Vós lhes tomais o leite e vos vestis com as suas lãs e matais as reses mais
gordas, mas não apascentais o meu rebanho. Não fortalecestes as ovelhas débeis,
não curastes as doentes, não pusestes ligaduras às que tinham algum membro
quebrado, não fizestes voltar as desgarradas, nem buscastes as que se tinham
perdido; mas dominastes sobre elas com aspereza e com prepotência”.
São repreensões fortes, mas
mais grave é a ofensa que se faz a Deus quando, tendo recebido o cargo de velar
pelo bem espiritual de todos, se maltratam as almas, privando-as da água limpa
do Baptismo que regenera a alma, do óleo balsâmico da Confirmação, que a
fortalece, do tribunal que perdoa, do alimento que dá a vida eterna.
Quando é que isto pode
acontecer?
Quando se abandona esta
guerra de paz. Quem não luta, expõe-se a qualquer daquelas escravidões, que têm
o efeito de aferrolhar os corações de carne: a escravidão duma visão
exclusivamente humana, a escravidão do desejo afanoso de poder e de prestígio
temporal, a escravidão da vaidade, a escravidão do dinheiro, a escravidão da
sensualidade...
Se alguma vez - porque Deus pode
permitir essa prova - tropeçais com pastores indignos deste nome, não vos
escandalizeis. Cristo prometeu assistência infalível e indefectível à sua
Igreja, mas não garantiu a fidelidade dos homens que a compõem.

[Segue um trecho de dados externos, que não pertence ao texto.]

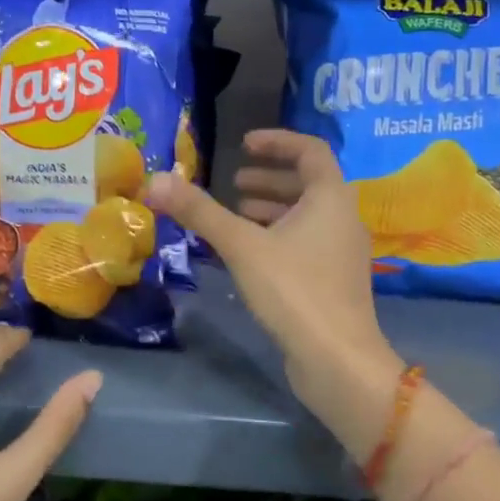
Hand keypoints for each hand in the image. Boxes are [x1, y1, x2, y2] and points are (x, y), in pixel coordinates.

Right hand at [146, 130, 402, 455]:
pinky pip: (307, 243)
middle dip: (270, 179)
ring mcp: (343, 252)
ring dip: (274, 209)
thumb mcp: (242, 246)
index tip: (244, 144)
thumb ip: (201, 212)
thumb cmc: (294, 290)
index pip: (310, 150)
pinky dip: (280, 236)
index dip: (277, 141)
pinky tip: (250, 254)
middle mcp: (344, 218)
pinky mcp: (335, 281)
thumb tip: (155, 180)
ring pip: (308, 216)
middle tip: (234, 183)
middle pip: (310, 184)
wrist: (337, 359)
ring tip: (238, 212)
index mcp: (332, 197)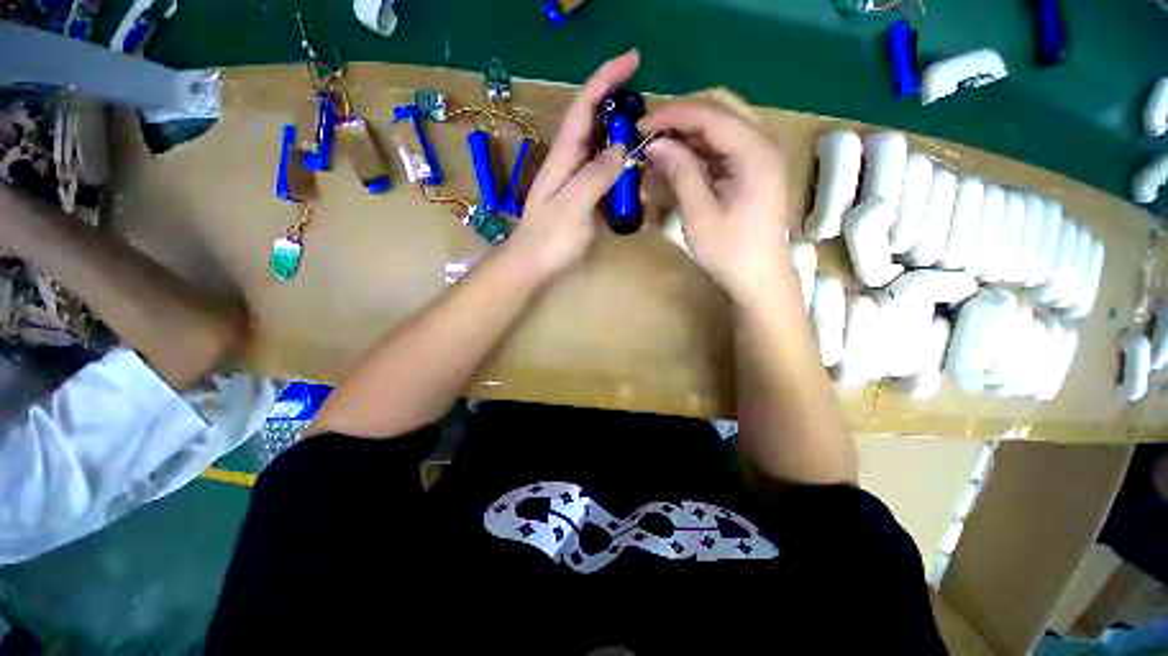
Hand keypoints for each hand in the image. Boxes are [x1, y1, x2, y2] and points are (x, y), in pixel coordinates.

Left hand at [503, 51, 638, 280]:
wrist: (534, 263)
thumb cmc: (548, 238)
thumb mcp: (572, 206)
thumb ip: (595, 176)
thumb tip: (620, 148)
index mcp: (564, 157)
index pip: (584, 107)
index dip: (605, 79)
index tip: (633, 59)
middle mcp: (571, 162)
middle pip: (597, 125)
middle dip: (622, 112)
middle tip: (652, 117)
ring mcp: (578, 180)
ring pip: (605, 151)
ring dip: (626, 146)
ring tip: (650, 151)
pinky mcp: (585, 198)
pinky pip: (607, 177)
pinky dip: (624, 174)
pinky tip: (638, 182)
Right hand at [639, 101, 791, 302]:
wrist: (759, 277)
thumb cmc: (729, 250)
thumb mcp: (699, 213)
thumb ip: (680, 171)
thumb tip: (655, 143)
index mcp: (755, 152)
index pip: (711, 114)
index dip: (673, 115)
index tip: (640, 126)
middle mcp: (763, 143)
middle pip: (720, 109)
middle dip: (681, 118)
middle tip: (650, 134)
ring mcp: (760, 155)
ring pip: (721, 125)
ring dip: (689, 133)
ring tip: (659, 150)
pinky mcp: (753, 169)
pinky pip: (723, 146)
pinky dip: (698, 150)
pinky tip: (678, 163)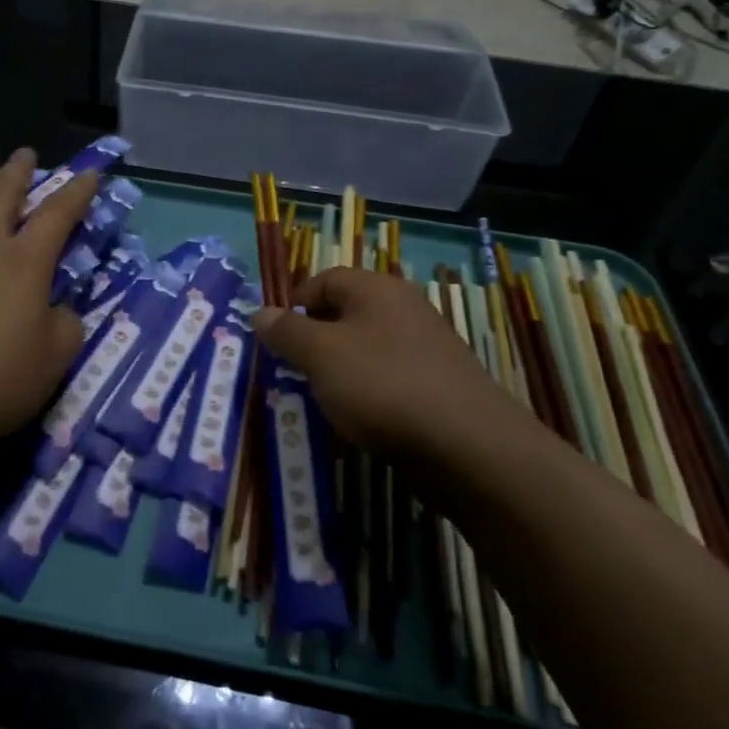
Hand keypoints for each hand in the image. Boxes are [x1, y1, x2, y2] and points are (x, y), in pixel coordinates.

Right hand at [251, 268, 502, 457]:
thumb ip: (287, 332)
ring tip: (321, 402)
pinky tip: (358, 423)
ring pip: (365, 351)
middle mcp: (404, 309)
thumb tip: (260, 312)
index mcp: (377, 289)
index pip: (324, 280)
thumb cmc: (383, 386)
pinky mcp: (437, 387)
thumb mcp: (321, 355)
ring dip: (339, 373)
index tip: (276, 340)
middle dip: (314, 343)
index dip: (294, 305)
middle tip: (292, 373)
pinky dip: (368, 397)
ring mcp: (425, 349)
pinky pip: (388, 381)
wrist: (468, 448)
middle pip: (345, 315)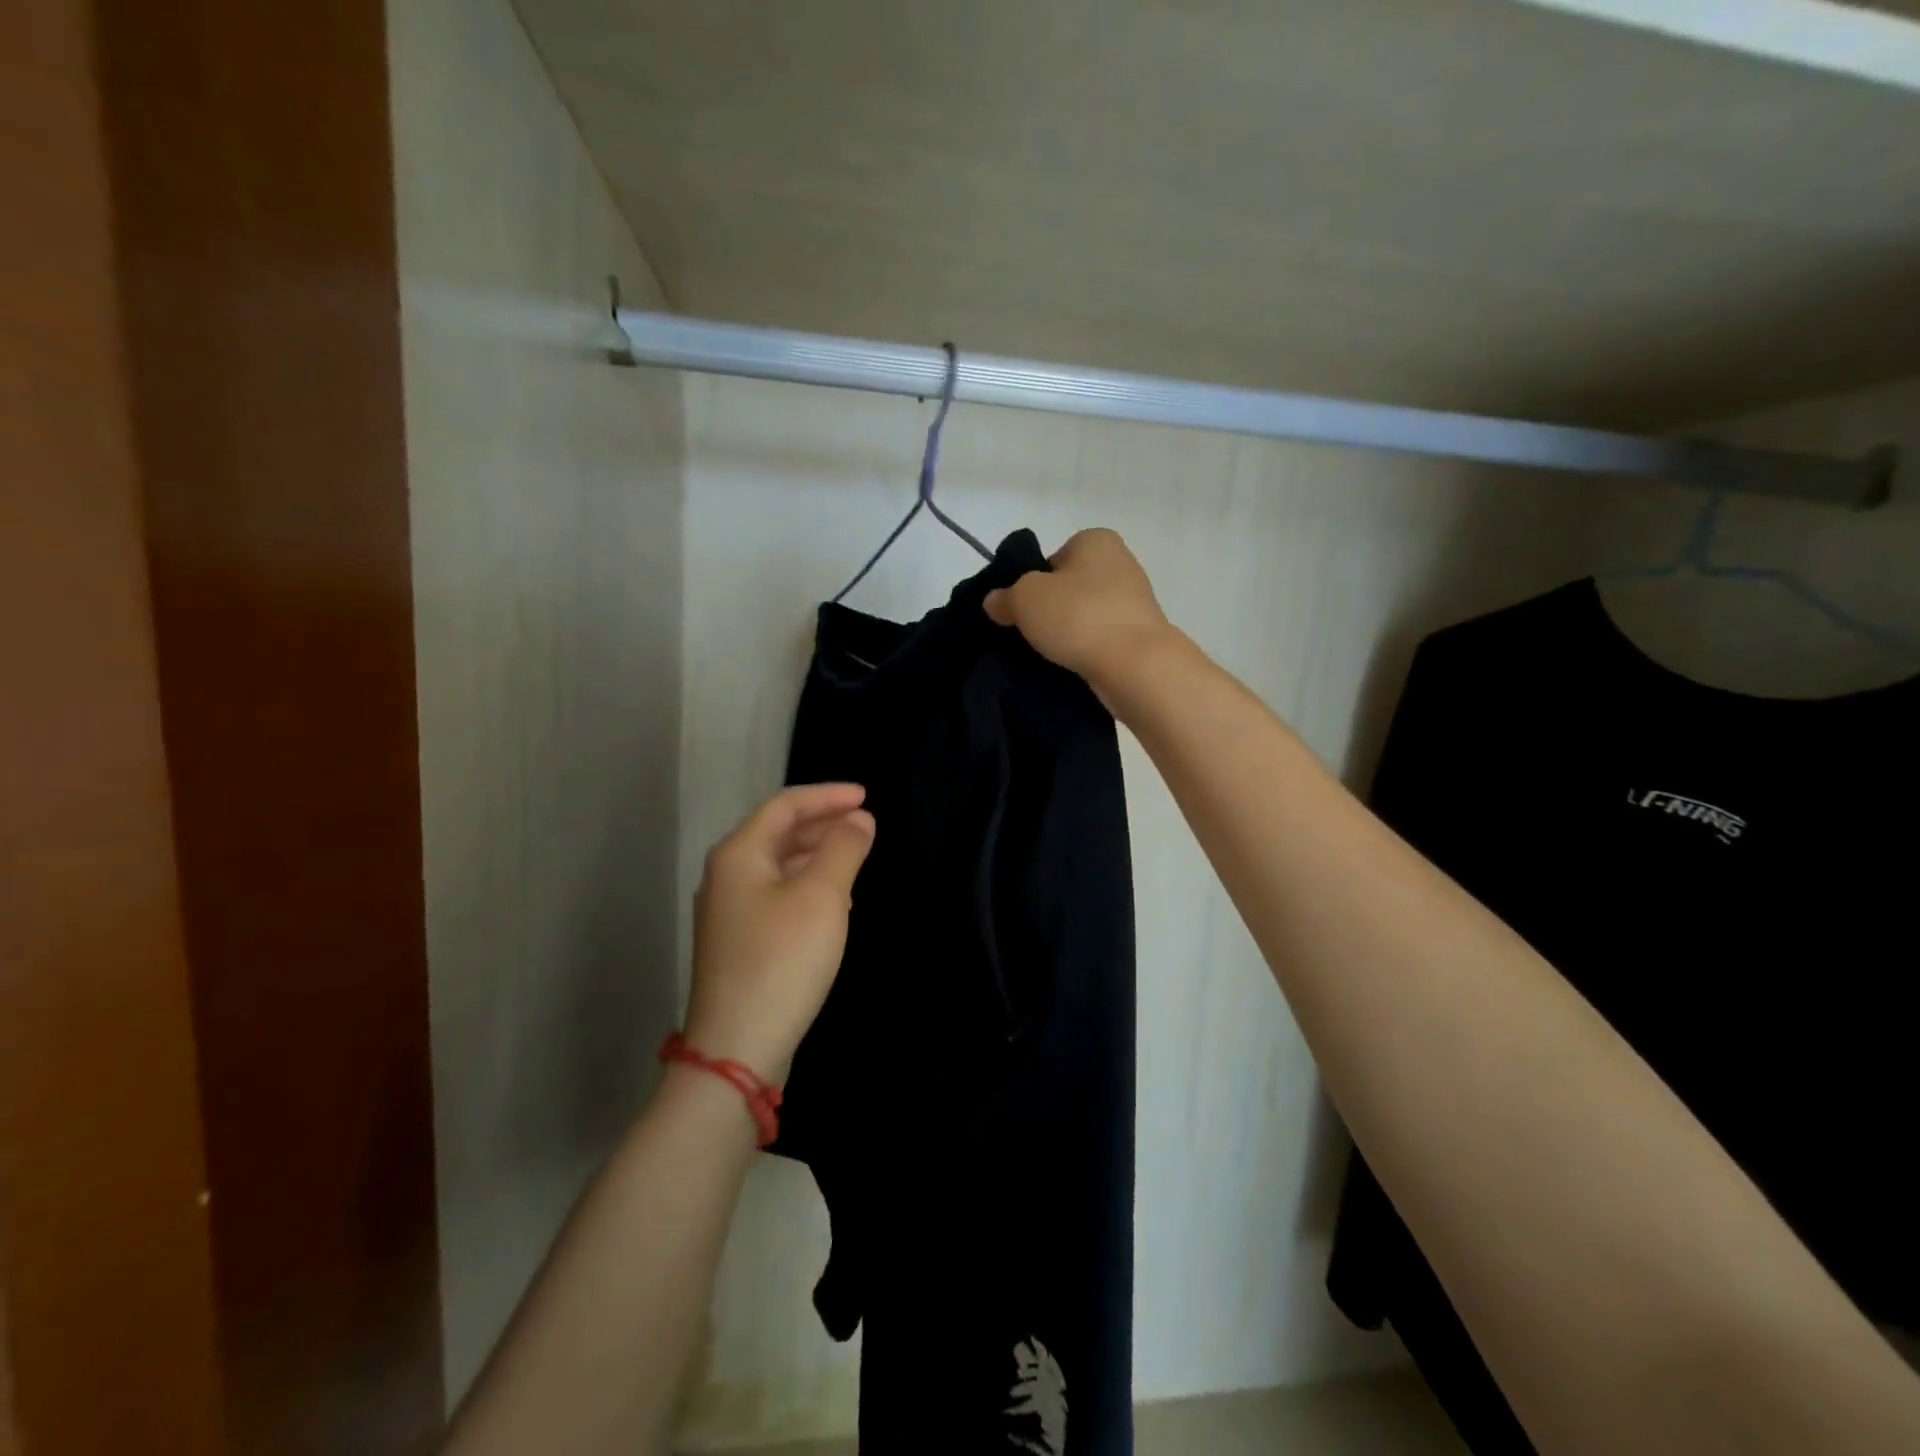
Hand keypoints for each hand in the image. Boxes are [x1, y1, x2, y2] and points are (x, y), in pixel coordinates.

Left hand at [684, 784, 876, 1083]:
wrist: (738, 1047)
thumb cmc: (783, 959)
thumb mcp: (823, 897)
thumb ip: (844, 849)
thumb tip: (859, 819)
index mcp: (739, 854)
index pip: (785, 806)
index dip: (827, 795)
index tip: (866, 796)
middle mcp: (726, 876)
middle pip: (778, 832)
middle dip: (823, 823)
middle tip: (865, 823)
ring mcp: (729, 912)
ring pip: (778, 865)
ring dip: (817, 854)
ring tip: (855, 856)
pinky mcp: (739, 942)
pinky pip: (777, 895)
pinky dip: (807, 885)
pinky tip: (834, 901)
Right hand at [983, 528, 1176, 699]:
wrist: (1134, 665)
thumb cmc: (1079, 616)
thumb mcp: (1024, 599)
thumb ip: (1004, 597)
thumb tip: (995, 602)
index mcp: (1096, 540)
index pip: (1053, 558)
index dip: (1032, 583)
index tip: (1023, 610)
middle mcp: (1121, 563)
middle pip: (1069, 588)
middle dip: (1050, 610)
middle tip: (1032, 634)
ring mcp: (1134, 602)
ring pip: (1085, 616)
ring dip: (1068, 633)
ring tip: (1051, 654)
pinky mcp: (1139, 635)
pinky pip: (1100, 639)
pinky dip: (1086, 650)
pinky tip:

A estes não lhes faltará a
graça abundante, generosa - se puserem da sua parte o pouco que Deus pede:
vigiar atentamente, empenhando-se em remover, com a graça de Deus, os
obstáculos para conseguir a santidade.
Se não há luta, quem parece
estar nos píncaros pode estar muito baixo aos olhos de Deus.
“Conheço as tuas obras, a
tua conduta, sei que tens fama de que vives e estás morto.
Sê vigilante e consolida os
restos do teu rebanho, que está para morrer, porque não acho as tuas obras
perfeitas diante do meu Deus. Lembra-te, pois, do que recebeste e ouviste, e
observa-o, e faz penitência”.
São exortações do apóstolo São
João, no século primeiro, dirigidos a quem tinha a responsabilidade da Igreja
na cidade de Sardes.
Porque a possível decadência
do sentido da responsabilidade em alguns pastores não é um fenómeno moderno;
surge já no tempo dos Apóstolos, no próprio século em que Nosso Senhor Jesus
Cristo tinha vivido na terra.
E ninguém está seguro, se
deixa de lutar consigo mesmo.
Ninguém pode salvar-se
isoladamente.
Todos na Igreja precisamos
desses meios concretos que nos fortalecem: da humildade, que nos dispõe a
aceitar a ajuda e o conselho; das mortificações, que nos removem o coração,
para que nele reine Cristo; do estudo da Doutrina segura de sempre, que nos
leva a conservar em nós a fé e a propagá-la.